= Johannes Zahn =

German theologian and musicologist

Johannes Christoph Andreas Zahn (1 August 1817 in Eschenbach/Pegnitz – 17 February 1895 in Neuendettelsau) was a German theologian and musicologist best known for his opus Die Melodien der deutschen evangelischen Kirchenlieder, a critical anthology of almost 9,000 hymn melodies developed and used in German Lutheran churches.

==Biography==
Johannes C. A. Zahn was the son of the Eschenbach teacher and cantor Johannes Zahn. Between 1832 and 1837 he attended the Nuremberg high school, and studied afterwards in Berlin to obtain his degree in theology in 1841. After attending the Predigerseminar in Munich, he became a house teacher for the residence of Gustav Schulze, a prominent merchant.

In 1847 he was named teacher and prefect of the Royal Schullehrer Seminar in Altdorf bei Nürnberg, and became its head in 1854.

Johannes Zahn dedicated himself particularly to the recovery and critical revision of melodies and hymns developed during and after the Reformation, which he started publishing in 1889, in Gütersloh.

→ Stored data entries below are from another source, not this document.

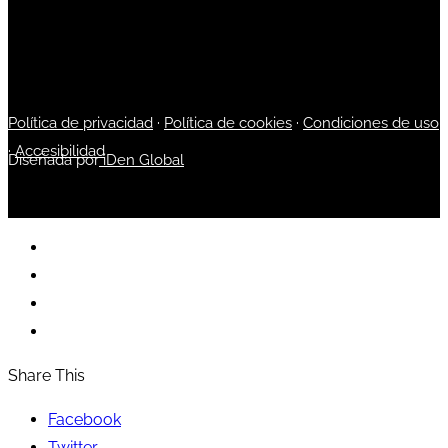
Política de privacidad
·
Política de cookies
·
Condiciones de uso
·
Accesibilidad
Diseñada por
iDen Global
Share This
Facebook
Twitter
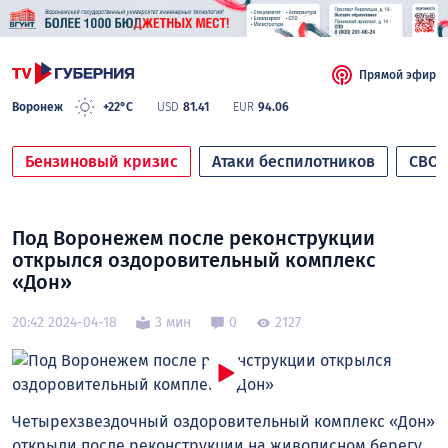
Прямой эфир
Воронеж
+22°C
USD
81.41
EUR
94.06
Бензиновый кризис
Атаки беспилотников
СВО
Под Воронежем после реконструкции
открылся оздоровительный комплекс
«Дон»
20:42 2024-04-18
3 мин
0
2127
Четырехзвездочный оздоровительный комплекс «Дон»
открыли после реконструкции на живописном берегу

The classification system he developed is still used by hymnologists worldwide, in the form Zahn ###, where the number represents the location of the melody or hymn in Zahn's anthology.

Zahn also contributed articles to journals like Siona, Hymnologie, and Euterpe.

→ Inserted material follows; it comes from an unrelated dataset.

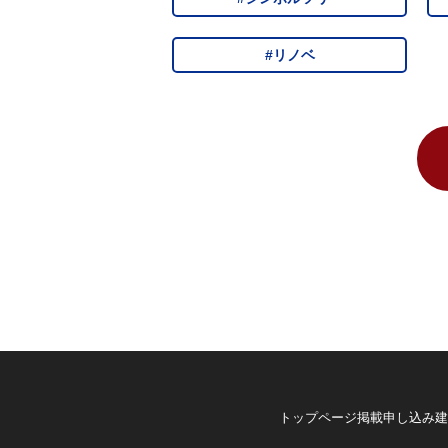
#リノベ
トップページ
掲載申し込み
建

Zahn also composed hymns, and is known for writing the original melody Dein König kommt in niedern Hüllen, which appears today as number 14 in the German Protestant hymnal.

==Works==
- Handbüchlein für angehende Cantoren und Organisten, Nürnberg (1871)
- Die Melodien der deutschen evangelischen Kirchenlieder, aus den Quellen geschöpft und mitgeteilt von Johannes Zahn (6 volumes), Verlag Bertelsmann, Gütersloh (1889–93). [further edited by the Gesellschaft zur wissenschaftlichen Edition des deutschen Kirchenlieds. Hildesheim, New York: Georg Olms Verlagsbuchhandlung, 1998. 6 volumes. ISBN 3-487-09319-7]
- Die Melodien des Deutschen Evangelischen Gesangbuches in vierstimmigem Satze für Orgel und für Chorgesang aus Auftrag der deutschen evangelischen Kirchenkonferenz zu Eisenach (with G. Freiherr von Tucher and Immanuel Faißt), Stuttgart (1854)
- Vierstimmiges Melodienbuch zum Gesangbuch der Evangelisch-Lutherischen Kirche in Bayern, Erlangen (1855)

==Sources==
- James Lyon. Johann Sebastian Bach, chorals: Sources hymnologiques des mélodies, des textes et des théologies. Editions Beauchesne, (2005) ISBN 2-7010-1493-X, 336 pages.